The acting is horrible. Paul Logan as Jason Fitch looks like he should be playing a spoof of his character. He looks like he signed up to star in SCARY MOVIE 23 or something, as if he’s waiting for the script to be funny. As Sarah Monroe, Tiffany is pretty much awful.
Then there’s Barry Williams, Greg Brady himself, as the Secretary of State. Williams isn’t half bad, and he’s actually one of the better actors in the movie. Too bad I don’t believe he’s Secretary of State. That I never bought. Had he been some businessman interested in purchasing giant piranha, yeah, that I could have believed, but Secretary of State? Nope.
And his performance as the Secretary of State isn’t helped by the fact that nearly every time we see him, he’s alone. He’s talking to Fitch on his cell phone in his car; he’s alone. He’s walking along the street talking to Fitch on his cell phone; he’s alone. He’s the friggin Secretary of State! Where’s his entourage? Security personnel? Aides? The press?
That’s really the biggest problem with MEGAPIRANHA. It’s not believable in the least. Sure, I suppose you could argue that a movie about giant piranhas is not supposed to be believable, but it’s no secret, that the best horror films, regardless of their plot, are the ones that make the audience believe in what’s going on. To do that, you need convincing acting, which this movie doesn’t have, good writing, and creative directing, two other things this movie doesn’t have.
MEGAPIRANHA was written and directed by Eric Forsberg, so he gets to take the heat for both the lousy script and weak direction. The screenplay is plain awful, sorry to say. The dialogue is phony and the story just as bad.
Direction? Not very much. There’s not a memorable scene to be found, and the pacing is horrible.
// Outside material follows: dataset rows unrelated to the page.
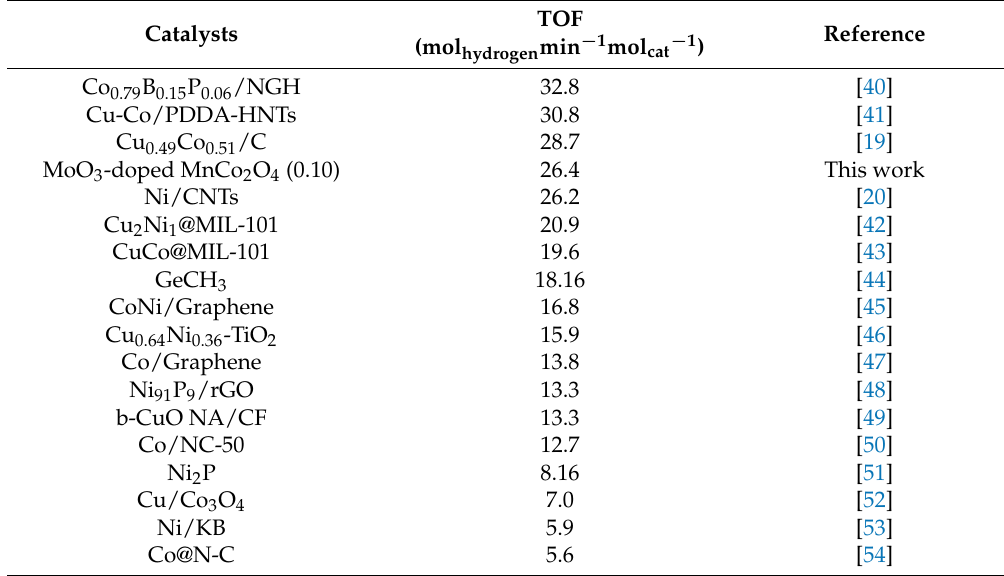
Table 2. Comparison the turnover frequency (TOF) of non-precious metal catalysts.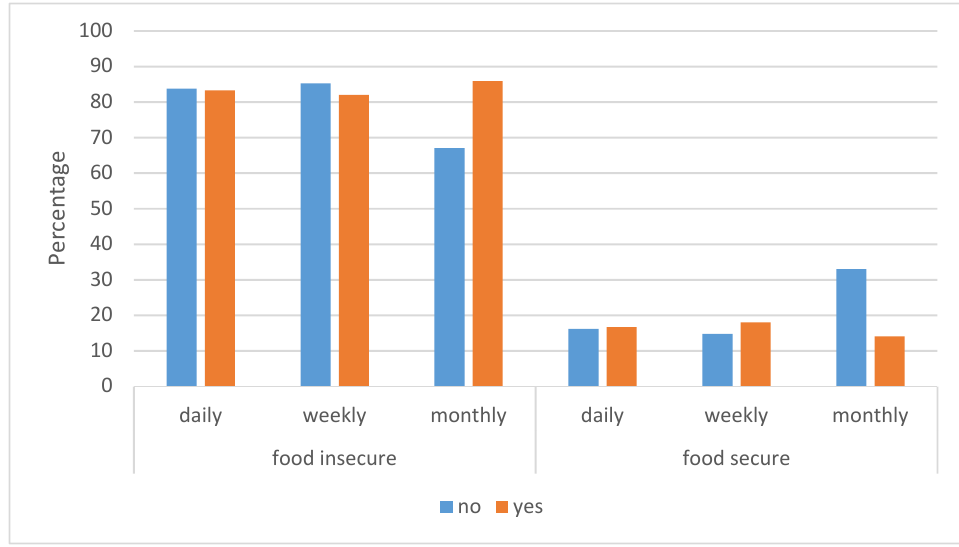
Figure 3. Clustered bar chart of food insecurity and food purchase frequency.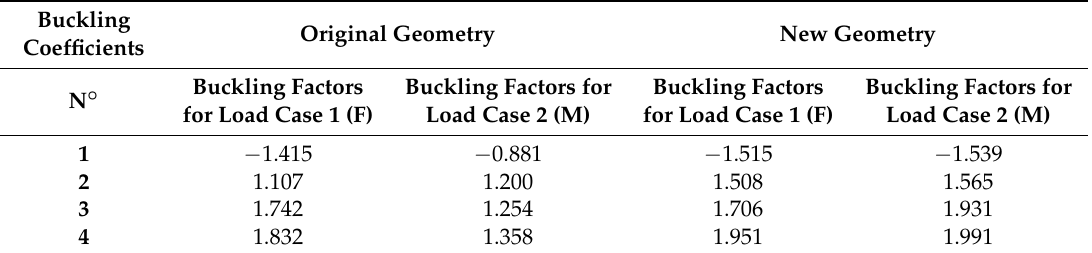
Table 6. Load buckling factors for two geometries and for two different external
It just moves from one scene to another without any sense of dramatic build-up. I thought I was watching a bunch of commercials strewn together. I wasn’t drawn into this story at all.
I hate to be so critical, but in this business I have to call it like I see it, and in this one, I didn’t see much. Maybe Forsberg needs to do more rewrites before he films his next movie.
The CGI special effects are as fake-looking as you would expect in a SyFy movie. I’ve seen better visuals on my screen saver.
Skip MEGAPIRANHA. There’s nothing of value here.
About the only thing this flick is good for is fish bait.